2: O PL coloca em risco políticas de inclusão digital

O “PL das Teles” não é uma reforma das telecomunicações, mas sim um “puxadinho”. O projeto “favorece localidades em que já há um desenvolvimento tecnológico maior (…) deixando de privilegiar municípios e localidades em que não há interesse de atendimento pelas operadoras”, afirma o TCU, o que demonstra um processo de estagnação social privilegiando apenas o modelo de negócio das empresas sem contraprestação efetiva. Conforme notado pelos órgãos de controle externo, a proposta não trata da inclusão digital e coloca em risco as políticas públicas de expansão da Internet banda larga, pois a infraestrutura da telefonia fixa que vai passar definitivamente para a mão das operadoras poderia ser usada em políticas de ampliação do acesso.

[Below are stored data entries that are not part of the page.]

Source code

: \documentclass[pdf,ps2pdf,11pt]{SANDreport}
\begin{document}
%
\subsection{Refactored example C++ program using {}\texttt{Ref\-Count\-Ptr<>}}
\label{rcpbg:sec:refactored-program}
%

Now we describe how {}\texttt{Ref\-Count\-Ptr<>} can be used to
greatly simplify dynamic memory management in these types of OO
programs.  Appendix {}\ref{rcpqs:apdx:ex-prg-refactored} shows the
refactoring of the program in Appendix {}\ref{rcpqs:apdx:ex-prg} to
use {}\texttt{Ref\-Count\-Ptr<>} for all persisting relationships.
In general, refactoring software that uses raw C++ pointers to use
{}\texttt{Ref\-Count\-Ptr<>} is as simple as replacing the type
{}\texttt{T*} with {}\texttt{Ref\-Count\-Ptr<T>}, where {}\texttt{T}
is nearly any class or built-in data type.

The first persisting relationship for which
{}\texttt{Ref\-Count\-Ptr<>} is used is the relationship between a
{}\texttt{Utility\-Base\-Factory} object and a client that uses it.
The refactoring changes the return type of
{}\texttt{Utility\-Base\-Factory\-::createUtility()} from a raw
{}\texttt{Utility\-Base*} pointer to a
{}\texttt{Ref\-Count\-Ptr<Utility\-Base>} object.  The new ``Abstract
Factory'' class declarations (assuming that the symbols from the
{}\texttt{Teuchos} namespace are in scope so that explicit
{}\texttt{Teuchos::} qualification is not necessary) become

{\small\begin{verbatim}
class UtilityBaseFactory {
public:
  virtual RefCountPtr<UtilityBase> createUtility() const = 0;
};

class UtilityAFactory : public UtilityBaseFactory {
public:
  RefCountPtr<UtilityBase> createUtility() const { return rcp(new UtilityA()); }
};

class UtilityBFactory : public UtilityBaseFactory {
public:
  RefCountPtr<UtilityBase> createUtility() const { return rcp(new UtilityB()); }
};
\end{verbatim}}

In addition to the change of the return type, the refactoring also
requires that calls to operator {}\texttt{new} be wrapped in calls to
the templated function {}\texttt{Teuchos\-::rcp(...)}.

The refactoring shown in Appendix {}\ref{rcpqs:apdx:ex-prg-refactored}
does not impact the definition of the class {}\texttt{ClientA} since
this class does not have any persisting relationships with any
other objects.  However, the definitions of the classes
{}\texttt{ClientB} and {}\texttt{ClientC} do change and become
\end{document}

3: O PL não resolve o problema da redução do investimento

As grandes empresas têm repetido, em uníssono, que o projeto irá aumentar investimentos no setor de telecomunicações. A abdicação dos bens reversíveis e a diminuição das obrigações para as empresas, no entanto, não resolvem os problemas estruturais de insegurança jurídica e complexidade do regime tributário que atualmente oneram o setor. Não foi apresentado nenhum estudo técnico que demonstre relação direta entre desregulamentação e aumento de investimento no setor de Telecom em países em desenvolvimento. Pelo contrário, o modelo de intervenção mínima proposto reduz obrigações de investimento. O resultado será a diminuição da universalização do serviço e do investimento, e a ampliação da parcela da população que hoje é obrigada a contratar serviços precários e caros.

4: O projeto entrega infraestrutura estratégica para grupo de empresas sem custos

Uma das propostas mais polêmicas do “PL das Teles” é o cálculo proporcional dos “bens reversíveis” – os investimentos em infraestrutura que devem retornar à União para garantir continuidade dos serviços. Esse cálculo pode significar, nas palavras do Tribunal de Contas da União “entregar, sem custos, e sem volta, a maior infraestrutura de telecomunicações a um grupo de empresas”, totalizando bens avaliados em R$ 105 bilhões de Reais.

É de se estranhar que em um grave contexto de crise fiscal e enxugamento dos gastos públicos, a União irá “presentear” empresas de Telecom, boa parte delas multinacionais, com esse patrimônio estratégico, avaliado na cifra dos bilhões e que tem por finalidade garantir a continuidade dos serviços de telecomunicações de interesse coletivo no Brasil.

É direito da população brasileira aprofundar as discussões sobre PL 79/2016 e suas consequências para o uso da infraestrutura de Telecom do país e para as políticas de acesso à Internet. Lutamos pela apreciação em plenário do Projeto de Lei 79/2016 e pela devida discussão pública da matéria, de forma a assegurar os direitos dos brasileiros e brasileiras que já são excessivamente onerados com serviços de telecomunicações de baixa qualidade.